Trump’s Mideast ‘achievement’: A growing rift with the Palestinians
Op-ed: It’s hard to estimate how long Donald Trump will survive in office, but even if he goes, the deep change he led in the US policy towards the current Palestinian leadership will reverberate for years; that leadership is finished and it’s time to replace it, just like it’s time to replace our own leadership.
The White House brat, commentators said, is truculent and will pull out the heavy baton and wave it in front of the terrified eyes of Prime Minister Benjamin Netanyahu and his government ministers.
The eager anticipation for Trump’s “deal” grew on the eve of his trip to Israel and Saudi Arabia, with a ridiculously short visit to Bethlehem.

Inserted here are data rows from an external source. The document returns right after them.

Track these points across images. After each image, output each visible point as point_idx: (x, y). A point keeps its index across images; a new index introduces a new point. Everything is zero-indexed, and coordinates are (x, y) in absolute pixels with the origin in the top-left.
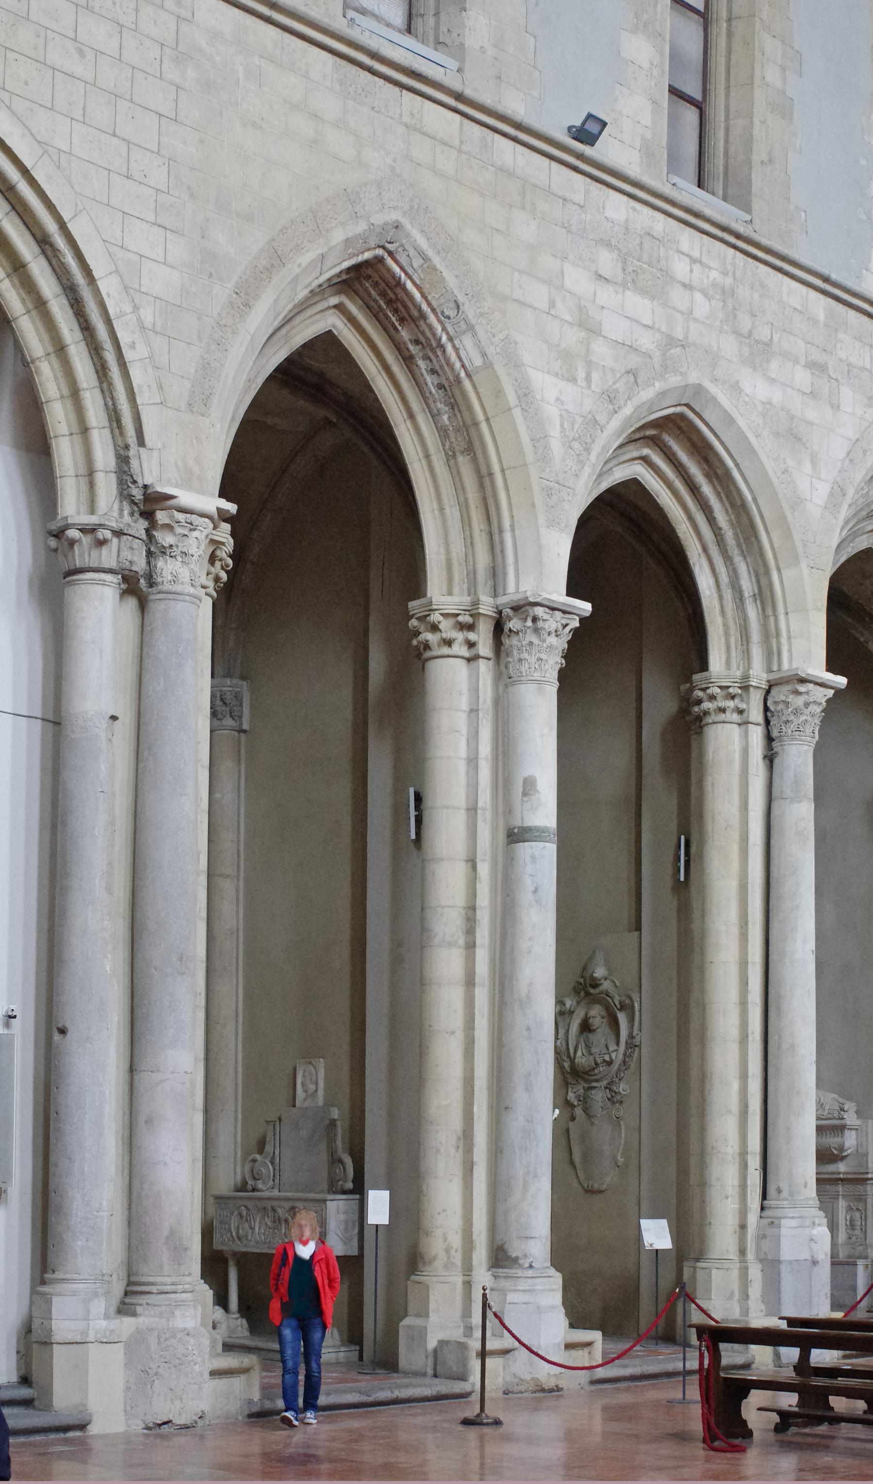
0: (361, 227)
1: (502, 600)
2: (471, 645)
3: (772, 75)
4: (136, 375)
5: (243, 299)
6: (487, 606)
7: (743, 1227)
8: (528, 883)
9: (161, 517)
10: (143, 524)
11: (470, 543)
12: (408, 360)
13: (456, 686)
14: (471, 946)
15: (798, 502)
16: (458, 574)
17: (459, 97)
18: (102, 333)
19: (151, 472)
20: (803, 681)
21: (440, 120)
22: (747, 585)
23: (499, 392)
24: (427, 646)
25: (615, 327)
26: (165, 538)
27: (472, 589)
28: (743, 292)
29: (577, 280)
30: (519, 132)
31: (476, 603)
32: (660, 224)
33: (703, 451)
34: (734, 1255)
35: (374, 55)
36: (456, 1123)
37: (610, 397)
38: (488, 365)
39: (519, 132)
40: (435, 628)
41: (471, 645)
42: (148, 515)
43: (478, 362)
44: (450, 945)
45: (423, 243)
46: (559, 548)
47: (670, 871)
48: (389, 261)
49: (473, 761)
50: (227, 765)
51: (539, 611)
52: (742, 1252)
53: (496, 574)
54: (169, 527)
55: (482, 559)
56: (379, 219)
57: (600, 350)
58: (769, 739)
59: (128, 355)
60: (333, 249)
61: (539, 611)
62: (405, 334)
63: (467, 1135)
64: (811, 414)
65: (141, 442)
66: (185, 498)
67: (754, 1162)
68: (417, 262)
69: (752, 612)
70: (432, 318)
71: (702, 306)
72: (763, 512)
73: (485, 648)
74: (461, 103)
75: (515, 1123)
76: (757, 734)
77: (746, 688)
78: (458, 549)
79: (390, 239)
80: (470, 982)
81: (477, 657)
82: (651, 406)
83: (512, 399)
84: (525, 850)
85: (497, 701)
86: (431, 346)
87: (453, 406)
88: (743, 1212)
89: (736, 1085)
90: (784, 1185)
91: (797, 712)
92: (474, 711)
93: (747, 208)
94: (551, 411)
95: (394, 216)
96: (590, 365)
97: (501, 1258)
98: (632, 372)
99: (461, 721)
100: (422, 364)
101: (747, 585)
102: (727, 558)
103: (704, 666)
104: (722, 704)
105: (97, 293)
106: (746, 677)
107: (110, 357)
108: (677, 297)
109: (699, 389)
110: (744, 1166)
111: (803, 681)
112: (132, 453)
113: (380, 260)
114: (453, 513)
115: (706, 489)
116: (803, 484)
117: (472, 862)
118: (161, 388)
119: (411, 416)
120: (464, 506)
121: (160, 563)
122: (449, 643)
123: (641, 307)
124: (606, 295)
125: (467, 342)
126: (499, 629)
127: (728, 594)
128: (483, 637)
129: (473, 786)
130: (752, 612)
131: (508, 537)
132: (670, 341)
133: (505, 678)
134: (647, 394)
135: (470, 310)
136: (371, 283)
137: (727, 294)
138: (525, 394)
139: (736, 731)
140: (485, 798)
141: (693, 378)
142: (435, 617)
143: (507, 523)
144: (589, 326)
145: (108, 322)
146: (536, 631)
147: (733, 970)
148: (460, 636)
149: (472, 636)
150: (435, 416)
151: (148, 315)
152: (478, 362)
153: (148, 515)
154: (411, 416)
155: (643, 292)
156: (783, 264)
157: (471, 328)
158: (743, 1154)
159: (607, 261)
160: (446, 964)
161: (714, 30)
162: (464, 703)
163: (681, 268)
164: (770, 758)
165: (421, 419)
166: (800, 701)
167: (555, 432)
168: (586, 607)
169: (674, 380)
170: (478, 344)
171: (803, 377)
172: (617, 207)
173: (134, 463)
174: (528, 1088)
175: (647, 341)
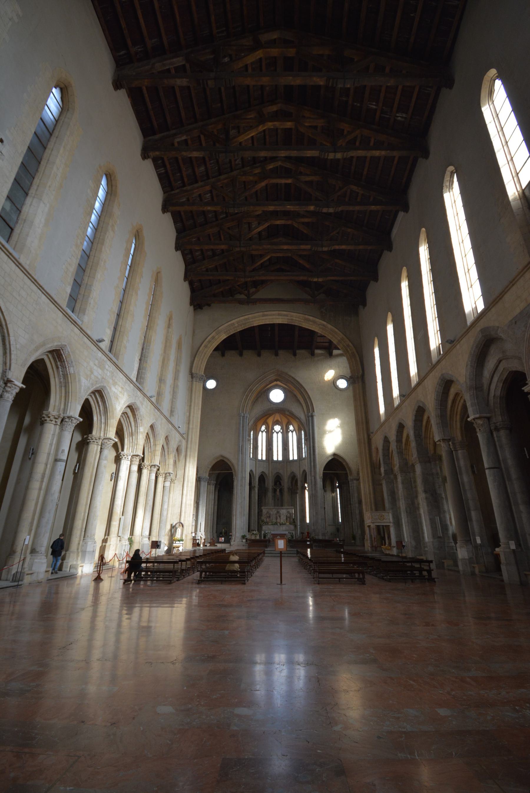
0: (60, 344)
1: (65, 415)
2: (56, 422)
3: (125, 342)
4: (13, 357)
5: (36, 349)
6: (62, 416)
7: (79, 544)
8: (59, 470)
9: (9, 385)
10: (4, 385)
11: (60, 403)
12: (57, 368)
13: (50, 430)
14: (42, 482)
15: (116, 409)
16: (56, 408)
17: (81, 328)
18: (8, 346)
19: (10, 375)
20: (111, 439)
21: (77, 331)
22: (103, 421)
23: (75, 378)
24: (46, 420)
25: (96, 373)
26: (8, 389)
27: (59, 411)
28: (115, 373)
29: (91, 363)
30: (89, 337)
31: (60, 414)
32: (105, 359)
33: (102, 397)
34: (76, 550)
35: (69, 316)
36: (30, 520)
37: (92, 384)
38: (74, 373)
39: (89, 337)
40: (49, 417)
41: (56, 422)
42: (6, 384)
43: (73, 372)
44: (38, 481)
45: (69, 350)
46: (79, 408)
47: (73, 468)
48: (61, 351)
49: (51, 445)
50: (204, 485)
51: (73, 419)
52: (78, 549)
53: (65, 410)
54: (10, 387)
55: (62, 406)
56: (63, 343)
57: (92, 376)
58: (101, 448)
59: (12, 352)
60: (50, 346)
61: (73, 419)
62: (59, 363)
63: (32, 523)
64: (120, 395)
65: (10, 369)
66: (16, 383)
67: (84, 530)
68: (67, 353)
69: (103, 426)
70: (66, 363)
71: (109, 374)
72: (109, 409)
73: (59, 423)
74: (81, 329)
75: (44, 521)
76: (99, 447)
77: (99, 439)
78: (57, 404)
79: (63, 347)
80: (40, 489)
81: (57, 424)
82: (97, 388)
83: (77, 380)
84: (59, 463)
85: (59, 433)
86: (64, 367)
87: (64, 378)
88: (80, 541)
89: (83, 514)
90: (89, 535)
91: (108, 444)
92: (54, 435)
93: (118, 360)
94: (83, 384)
95: (66, 344)
96: (90, 378)
97: (33, 551)
98: (96, 381)
99: (50, 436)
100: (60, 369)
101: (103, 421)
102: (101, 415)
103: (91, 432)
104: (94, 440)
105: (9, 339)
106: (100, 437)
107: (8, 351)
108: (105, 371)
109: (105, 387)
110: (82, 531)
111: (111, 439)
112: (7, 371)
113: (59, 350)
114: (58, 397)
115: (100, 403)
116: (117, 406)
117: (46, 465)
118: (17, 360)
119: (55, 378)
120: (61, 397)
121: (5, 394)
122: (52, 421)
123: (100, 371)
124: (95, 368)
125: (72, 368)
126: (62, 421)
127: (99, 422)
128: (59, 421)
129: (50, 449)
130: (103, 426)
131: (69, 404)
132: (103, 378)
133: (62, 429)
134: (98, 386)
135: (74, 363)
136: (57, 354)
137: (112, 373)
138: (79, 380)
139: (96, 446)
140: (52, 452)
141: (105, 385)
142: (50, 415)
143: (70, 401)
144: (92, 373)
145: (10, 345)
146: (71, 422)
147: (87, 491)
148: (54, 420)
149: (57, 420)
150: (60, 379)
151: (18, 346)
152: (73, 372)
153: (6, 384)
154: (55, 378)
155: (101, 369)
156: (121, 371)
157: (73, 367)
158: (82, 528)
159: (97, 362)
160: (35, 485)
161: (117, 332)
162: (52, 433)
163: (107, 367)
164: (101, 452)
165: (56, 379)
166: (109, 443)
167: (83, 388)
168: (81, 420)
169: (102, 384)
170: (74, 370)
171: (120, 389)
172: (100, 354)
173: (7, 373)
174: (49, 513)
175: (100, 377)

The rumors and preparations for the upcoming deal didn’t quiet down even when it turned out that the president had come and gone empty-handed. On the contrary, they only increased. Look, Trump is sending over his Mideast envoy. Look, he’s about to send his omnipotent son-in-law. Look, he posted a vague tweet which may imply that he intends on claiming a price from Israel. But the envoy just went back and forth with nothing to do, the son-in-law got caught up in investigations related to his Russian affair, and the “mysterious tweet” turned out to be another grammatical error. Trump hasn't mastered his mother tongue and often makes spelling mistakes and uses the wrong tense.
I’m not saying Trump didn’t do anything in our region. He definitely did something: He got into a major fight with the Palestinian leadership. The rift, which seemed partial and concealed during the quick visit he paid Palestinian President Mahmoud Abbas in Bethlehem, burst forth in all its might later on and is reaching its climax these days.
In his first year as president, Trump recognized Jerusalem as Israel’s capital, exerted financial pressure to prevent an Israeli defeat at the United Nations, removed representatives of the ideological Right with the anti-Semitic flavor from his close circle in favor of his Jewish family, and recently demanded that the Palestinians return to the negotiating table unconditionally, otherwise the US would cut its financial aid.
This threat is substantial: In recent years, the United States has become the Palestinian people’s biggest helper. Directly and indirectly, it transfers to the territories between $800 million to $1 billion a year. Arab states have almost entirely halted their aid to the Palestinians. Over the weekend, we learned that the US had frozen $125 million in funding to the United Nations Relief and Works Agency (UNRWA), the agency founded by the UN to provide temporary aid to Palestinian refugees, which over the years became an exclusive supplier of basic welfare service in the refugee camps.
Trump’s White House likes to quote President Bill Clinton’s warning to his successor, George W. Bush: Don’t believe a word the Palestinian leadership tells you. Bush likely passed the warning on to Barack Obama, who passed it on to Trump. Obama saw himself as the most significant friend the Palestinians had in the White House—but their leaders, according to his associates, repaid him with selfishness and foolishness and thwarted his efforts to reach an agreement. Obama was seriously offended.
Trump obviously didn’t need his predecessors’ warnings. His entire conduct vis-à-vis the Palestinians leads to only one conclusion: Trump simply can’t stand them. He completely rejects the national Palestinian narrative and is willing to take steps against them that are so radical that even the Netanyahu government has its reservations. The reconciliation between Fatah and Hamas is interpreted by his associates as a Hamas takeover of Fatah—the end of a possible “deal.”
Trump, let me remind you, isn’t any different from most Americans when it comes to this issue: Sympathy towards the Palestinians has hit a low point in US public opinion polls, not just among members and supporters of the Republic Party, but also among members and supporters of the Democrats, although the latter are also demonstrating a considerable drop in sympathy towards Israel.
It’s hard to estimate how long Trump will survive in office. Now that journalist Michael Wolff’s revealing book “Fire and Fury” has been published, the American political discourse has begun focusing on the question of his personal performance rather than on his policy. The book also claims, according to Trump’s former advisors, that he supports the “Jordanian option”: Handing sovereignty over the West Bank to Jordan and sovereignty over Gaza to Egypt—rather than to the Palestinians.
Even if Trump goes, the deep change he led in the US policy towards the current Palestinian leadership will reverberate for years. That leadership is finished. It’s time to replace it, just like it’s time to replace our own leadership.